AI Vyuh Code QA
aivyuh codeqa
Self-ScanCase StudyCode Quality

We Scanned Our Own Codebase: 406 Findings in 35 Seconds

We ran our V5 Code QA agents on our own 15,586-line TypeScript codebase. Here's what 5 AI agents found — and what it means for AI-generated code quality.

AI Vyuh Engineering ·

We believe in eating our own cooking. Before offering Code QA scans to customers, we pointed our 5 AI agents at our own codebase — the V5 Vibe Code QA system itself.

Here’s what happened.

The Setup

  • Codebase: V5 Vibe Code QA monorepo
  • Size: 15,586 lines of code across 82 files
  • Primary language: TypeScript (71.4%)
  • Scan type: Tier 1 Quick Scan
  • Scan duration: 35.2 seconds
  • Scan ID: vcq-20260328-003

Overall Result: Grade D

That might seem surprising for our own product, but it’s expected.
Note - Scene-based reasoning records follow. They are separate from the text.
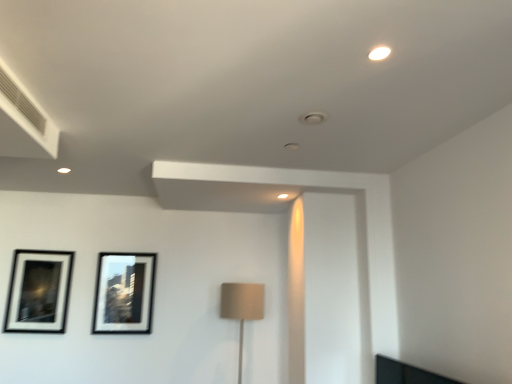
Question: Do you think matte black picture frame at center left, positioned as the first picture frame in right-to-left order, is within black matte picture frame at upper left, which is the second picture frame from right to left, or outside of it?

Choices:
 (A) inside
 (B) outside

Answer: (B)

Question: Considering their positions, is matte black picture frame at center left, positioned as the first picture frame in right-to-left order, located in front of or behind black matte picture frame at upper left, positioned as the 1th picture frame in left-to-right order?

Choices:
 (A) front
 (B) behind

Answer: (B)

Question: Which object is the farthest from the black matte picture frame at upper left, which is the second picture frame from right to left?

Choices:
 (A) matte black picture frame at center left, acting as the second picture frame starting from the left
 (B) beige fabric lampshade at center

Answer: (B)

Question: Which is farther from the matte black picture frame at center left, positioned as the first picture frame in right-to-left order?

Choices:
 (A) beige fabric lampshade at center
 (B) black matte picture frame at upper left, which is the second picture frame from right to left

Answer: (A)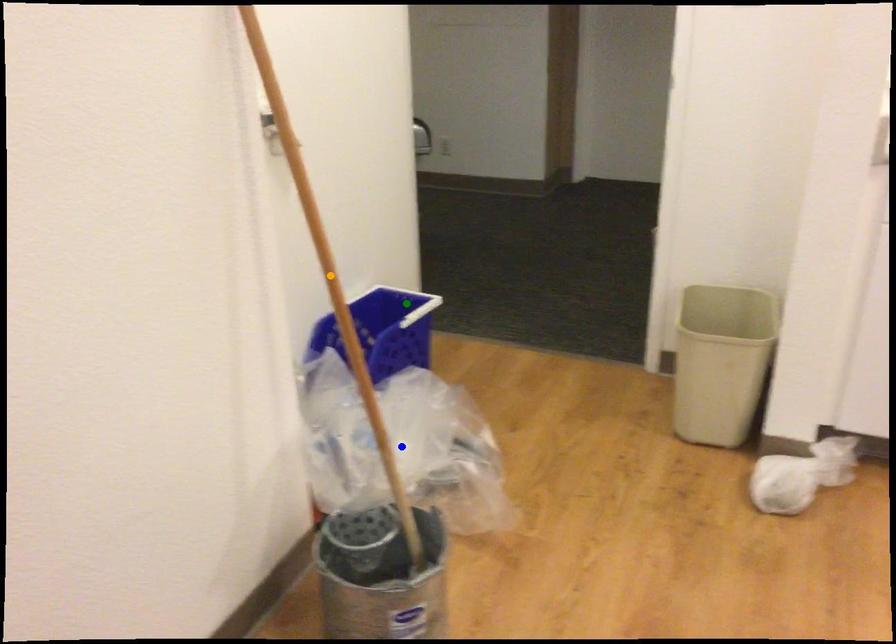
Order these from nearest to farthest:
blue point
green point
orange point

orange point < blue point < green point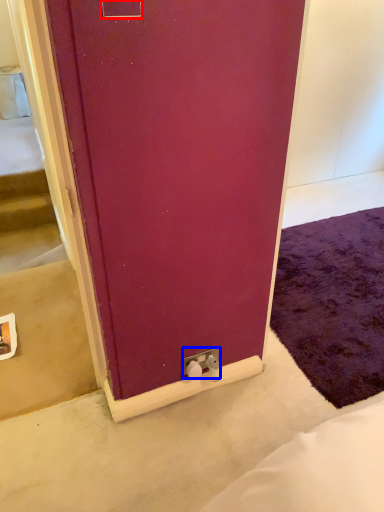
Question: Which point is further to the camera, electric outlet (highlighted by a red box) or electric outlet (highlighted by a blue box)?

Choices:
 (A) electric outlet
 (B) electric outlet

Answer: (B)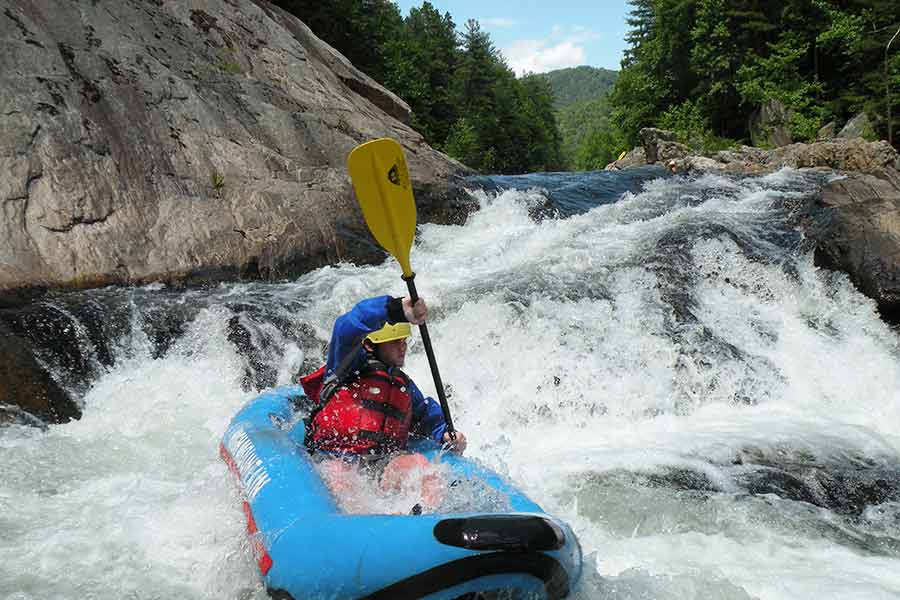
Where is `paddle handle`? paddle handle is located at coordinates (429, 357).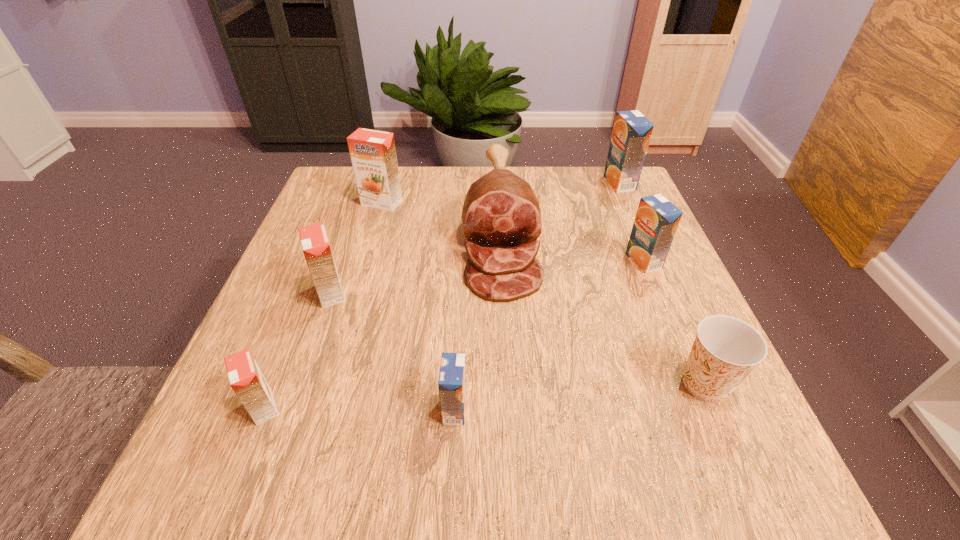
The width and height of the screenshot is (960, 540). Find the location of `object identified as the closest to the second nearest blue orange_juice`. object identified as the closest to the second nearest blue orange_juice is located at coordinates (501, 213).

Locate which orange_juice ranks third in proximity to the nearest blue orange_juice. Please provide its 2D coordinates. Your answer should be formatted as a tuple, i.e. [(x, y)], where the tuple contains the x and y coordinates of a point satisfying the conditions above.

[(657, 219)]

Identify which orange_juice is located as the fourth nearest to the second nearest blue orange_juice. Please provide its 2D coordinates. Your answer should be formatted as a tuple, i.e. [(x, y)], where the tuple contains the x and y coordinates of a point satisfying the conditions above.

[(315, 244)]

In order to click on blue orange_juice that can be found as the second closest to the fourth farthest orange_juice in this screenshot , I will do `click(657, 219)`.

Find the location of a particular element. This screenshot has height=540, width=960. the second closest blue orange_juice to the Dixie cup is located at coordinates (452, 377).

The width and height of the screenshot is (960, 540). In order to click on the second closest orange orange juice relative to the orange Dixie cup in this screenshot , I will do `click(246, 379)`.

Identify which orange orange juice is the nearest to the smallest orange orange juice. Please provide its 2D coordinates. Your answer should be formatted as a tuple, i.e. [(x, y)], where the tuple contains the x and y coordinates of a point satisfying the conditions above.

[(315, 244)]

Locate an element on the screen. The height and width of the screenshot is (540, 960). vacant space that satisfies the following two spatial constraints: 1. on the front side of the leftmost blue orange_juice; 2. on the right side of the second farthest orange orange juice is located at coordinates (291, 409).

Identify the location of blank area in the image that satisfies the following two spatial constraints: 1. on the back side of the nearest orange orange juice; 2. on the left side of the fourth farthest orange_juice. This screenshot has height=540, width=960. (309, 293).

Locate an element on the screen. This screenshot has width=960, height=540. vacant space that satisfies the following two spatial constraints: 1. on the front side of the Dixie cup; 2. on the right side of the second smallest blue orange_juice is located at coordinates (694, 383).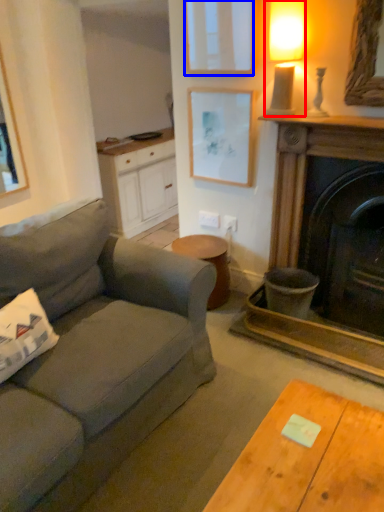
Question: Which object is closer to the camera taking this photo, lamp (highlighted by a red box) or picture frame (highlighted by a blue box)?

Choices:
 (A) lamp
 (B) picture frame

Answer: (A)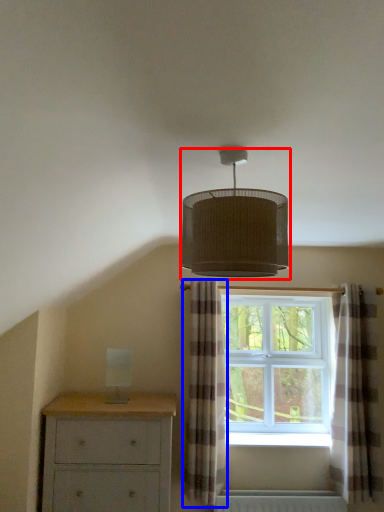
Question: Which of the following is the farthest to the observer, lamp (highlighted by a red box) or curtain (highlighted by a blue box)?

Choices:
 (A) lamp
 (B) curtain

Answer: (B)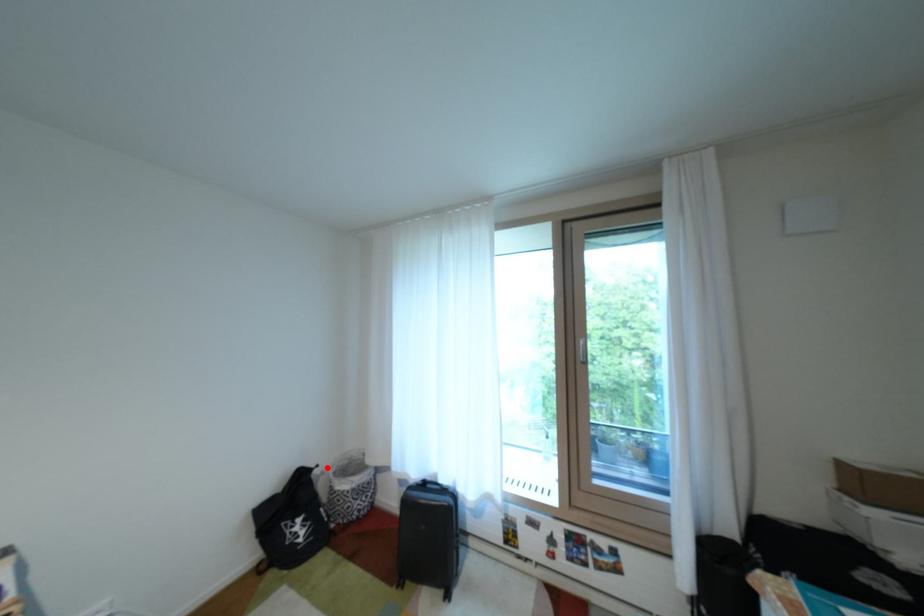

Our codebase includes intentional vulnerable test fixtures — sample code with known issues used to validate our scanning agents. A clean score would actually mean our test suite is broken.

Findings by Category

CategoryFindingsGrade
Security75F
Dependency7F
Architecture27D
Test Coverage53D
Code Smells244A

Security: 75 findings (Grade F)

The bulk of security findings came from our test-repos/ directory — intentionally vulnerable code samples including hardcoded secrets, SQL injection patterns, and insecure defaults. In production code, we found 3 genuine medium-severity issues related to input validation on API endpoints.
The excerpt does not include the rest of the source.